__Required work__.
The reply is to contain the full listing, repeated exactly, with pictures left out.

__Entries provided__.
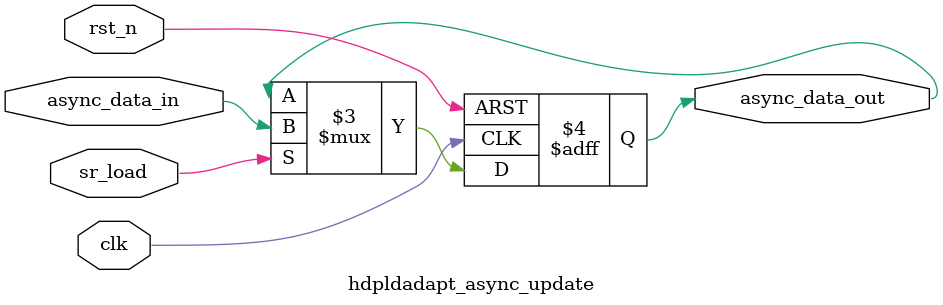
<source format=v>
module hdpldadapt_async_update 
 #(
    parameter AWIDTH    = 1,    // Async input width
    parameter RESET_VAL = 0     // Reset value
  )
(
input  wire              clk,     
input  wire              rst_n,   
input  wire              sr_load,
input  wire [AWIDTH-1:0] async_data_in, 
output reg  [AWIDTH-1:0] async_data_out 
);

localparam reset_value = (RESET_VAL == 1) ? 1'b1 : 1'b0;

always @(negedge rst_n or posedge clk)
  if (rst_n == 1'b0)
    begin
      async_data_out[AWIDTH-1:0] <= {(AWIDTH){reset_value}};
    end
  else
    begin
      async_data_out[AWIDTH-1:0] <= sr_load ? async_data_in[AWIDTH-1:0] : async_data_out[AWIDTH-1:0];
    end


endmodule


</source>
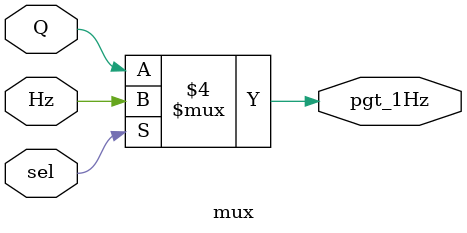
<source format=v>
module mux(input wire sel, Q, Hz,
          output reg  pgt_1Hz);
  
  always@*
  if (sel == 0)
    begin
      pgt_1Hz = Q;
    end
  else
      pgt_1Hz = Hz;
  
endmodule
</source>
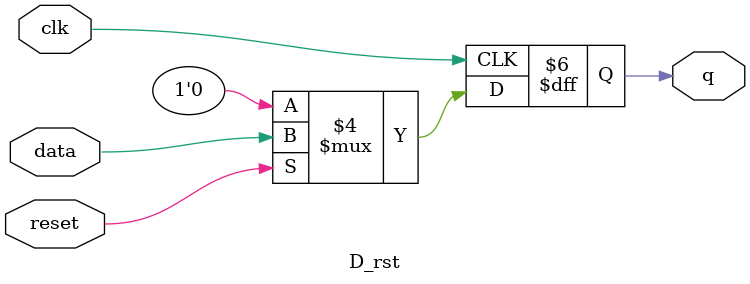
<source format=v>
module D_rst (
	input data, clk, reset,
	output q
);
    
parameter UDLY = 1;
reg q;
always @ (posedge clk) begin
	if ( !reset ) begin
		q <= #UDLY 1'b0;
	end else begin
		q <= #UDLY data;
	end
end
endmodule

</source>
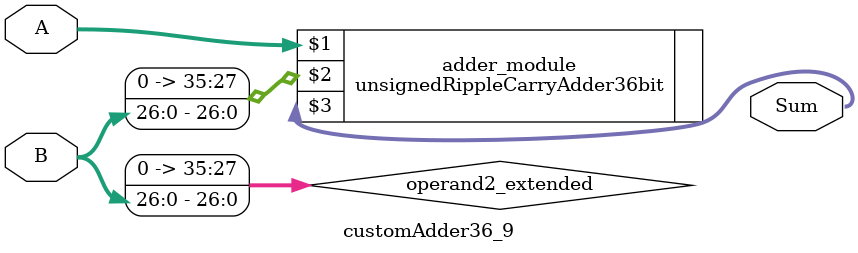
<source format=v>
module customAdder36_9(
                        input [35 : 0] A,
                        input [26 : 0] B,
                        
                        output [36 : 0] Sum
                );

        wire [35 : 0] operand2_extended;
        
        assign operand2_extended =  {9'b0, B};
        
        unsignedRippleCarryAdder36bit adder_module(
            A,
            operand2_extended,
            Sum
        );
        
        endmodule
        
</source>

__Result of the exercise__.
<source format=v>
module hdpldadapt_async_update 
 #(
    parameter AWIDTH    = 1,    // Async input width
    parameter RESET_VAL = 0     // Reset value
  )
(
input  wire              clk,     
input  wire              rst_n,   
input  wire              sr_load,
input  wire [AWIDTH-1:0] async_data_in, 
output reg  [AWIDTH-1:0] async_data_out 
);

localparam reset_value = (RESET_VAL == 1) ? 1'b1 : 1'b0;

always @(negedge rst_n or posedge clk)
  if (rst_n == 1'b0)
    begin
      async_data_out[AWIDTH-1:0] <= {(AWIDTH){reset_value}};
    end
  else
    begin
      async_data_out[AWIDTH-1:0] <= sr_load ? async_data_in[AWIDTH-1:0] : async_data_out[AWIDTH-1:0];
    end


endmodule


</source>
<source format=v>
module mux(input wire sel, Q, Hz,
          output reg  pgt_1Hz);
  
  always@*
  if (sel == 0)
    begin
      pgt_1Hz = Q;
    end
  else
      pgt_1Hz = Hz;
  
endmodule
</source>
<source format=v>
module D_rst (
	input data, clk, reset,
	output q
);
    
parameter UDLY = 1;
reg q;
always @ (posedge clk) begin
	if ( !reset ) begin
		q <= #UDLY 1'b0;
	end else begin
		q <= #UDLY data;
	end
end
endmodule

</source>
<source format=v>
module customAdder36_9(
                        input [35 : 0] A,
                        input [26 : 0] B,
                        
                        output [36 : 0] Sum
                );

        wire [35 : 0] operand2_extended;
        
        assign operand2_extended =  {9'b0, B};
        
        unsignedRippleCarryAdder36bit adder_module(
            A,
            operand2_extended,
            Sum
        );
        
        endmodule
        
</source>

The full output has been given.